Das Sparvermögen der Deutschen ist 2009 um zig Milliarden angewachsen, das BIP ist um 5 % gesunken. Da muß nichts "erwirtschaftet" werden; die Sparvermögen sind fiktiv (uneinlösbar).
A. Greenspan dazu: 'Der Inhaber einer Staatsanleihe oder eines auf Papiergeld gegründeten Bankguthabens glaubt, er hat einen gültigen Anspruch auf Realwerte. In Wirklichkeit sind aber mehr Ansprüche auf Realwerte im Umlauf, als Realwerte vorhanden sind.

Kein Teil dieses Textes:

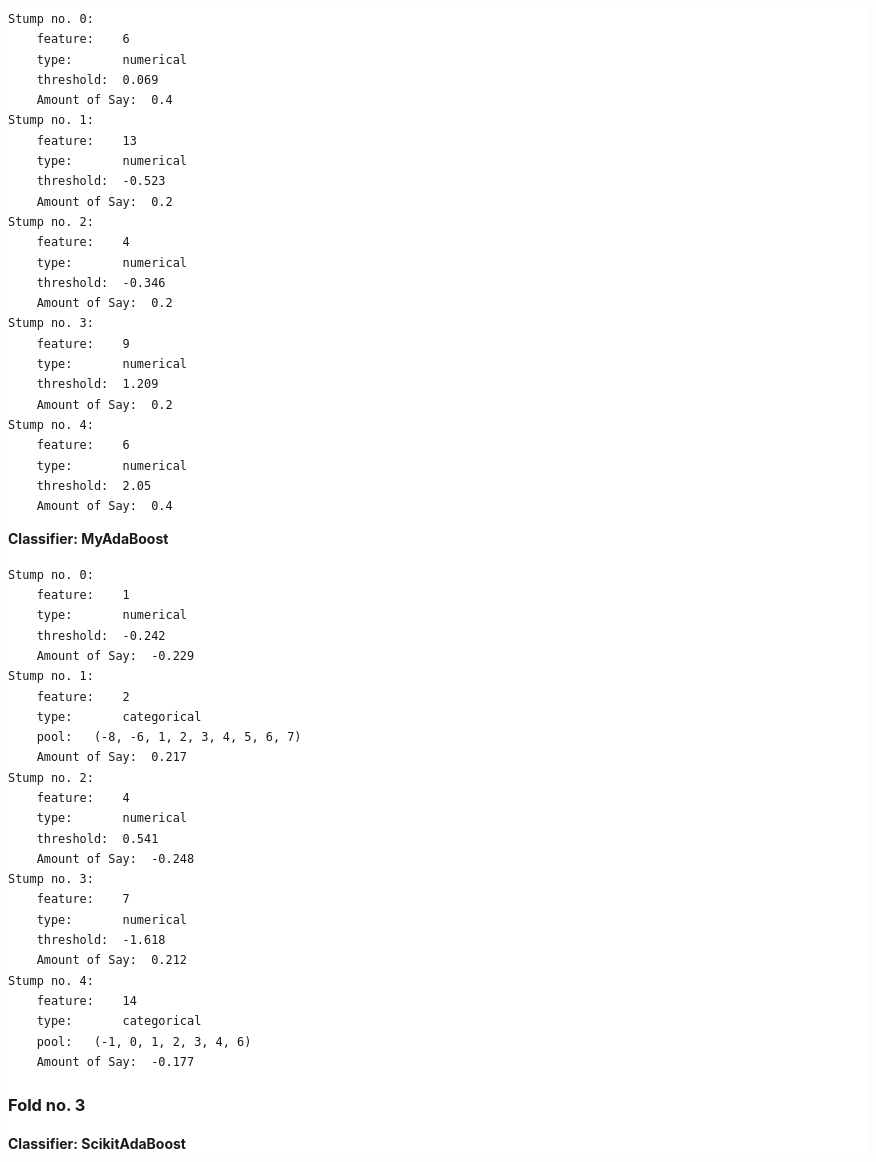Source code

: 	Stump no. 0:
		feature:	6
		type:		numerical
		threshold:	0.069
		Amount of Say:	0.4
	Stump no. 1:
		feature:	13
		type:		numerical
		threshold:	-0.523
		Amount of Say:	0.2
	Stump no. 2:
		feature:	4
		type:		numerical
		threshold:	-0.346
		Amount of Say:	0.2
	Stump no. 3:
		feature:	9
		type:		numerical
		threshold:	1.209
		Amount of Say:	0.2
	Stump no. 4:
		feature:	6
		type:		numerical
		threshold:	2.05
		Amount of Say:	0.4
**Classifier: MyAdaBoost**

	Stump no. 0:
		feature:	1
		type:		numerical
		threshold:	-0.242
		Amount of Say:	-0.229
	Stump no. 1:
		feature:	2
		type:		categorical
		pool:	(-8, -6, 1, 2, 3, 4, 5, 6, 7)
		Amount of Say:	0.217
	Stump no. 2:
		feature:	4
		type:		numerical
		threshold:	0.541
		Amount of Say:	-0.248
	Stump no. 3:
		feature:	7
		type:		numerical
		threshold:	-1.618
		Amount of Say:	0.212
	Stump no. 4:
		feature:	14
		type:		categorical
		pool:	(-1, 0, 1, 2, 3, 4, 6)
		Amount of Say:	-0.177
### Fold no. 3
**Classifier: ScikitAdaBoost**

Das Gesetz von Angebot und Nachfrage läßt sich nicht aufheben. Wenn das Angebot an Geld (Ansprüchen) im Verhältnis zum Angebot von realen Gütern in der Wirtschaft steigt, müssen die Preise unweigerlich steigen. Das heißt, Erträge, die von den produktiven Teilen der Gesellschaft erspart wurden, verlieren in Gütern ausgedrückt an Wert. Unter dem Strich der Bilanz ergibt sich dann, daß dieser Verlust genau den Gütern entspricht, die von der Regierung zu Wohlfahrts- und anderen Zwecken erworben wurden mit dem Geld aus Staatsanleihen, die über Kreditexpansion der Banken finanziert wurden.'
Und da die Deutschbänker das Geld wieder für irgendwelchen Finanz-Firlefanz "investieren" statt es für konsumptive Zwecke oder Sachanlagen auszugeben, haben sie im Endeffekt auch nicht viel davon.